### Available records
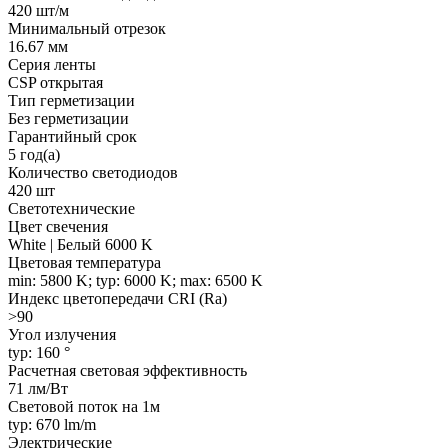
420 шт/м
Минимальный отрезок
16.67 мм
Серия ленты
CSP открытая
Тип герметизации
Без герметизации
Гарантийный срок
5 год(а)
Количество светодиодов
420 шт
Светотехнические
Цвет свечения
White | Белый 6000 K
Цветовая температура
min: 5800 K; typ: 6000 K; max: 6500 K
Индекс цветопередачи CRI (Ra)
>90
Угол излучения
typ: 160 °
Расчетная световая эффективность
71 лм/Вт
Световой поток на 1м
typ: 670 lm/m
Электрические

### What you need to do
Each entry above must be restated word for word; the pictures stay out of the copy.

### Reply
420 шт/м
Минимальный отрезок
16.67 мм
Серия ленты
CSP открытая
Тип герметизации
Без герметизации
Гарантийный срок
5 год(а)
Количество светодиодов
420 шт
Светотехнические
Цвет свечения
White | Белый 6000 K
Цветовая температура
min: 5800 K; typ: 6000 K; max: 6500 K
Индекс цветопередачи CRI (Ra)
>90
Угол излучения
typ: 160 °
Расчетная световая эффективность
71 лм/Вт
Световой поток на 1м
typ: 670 lm/m
Электрические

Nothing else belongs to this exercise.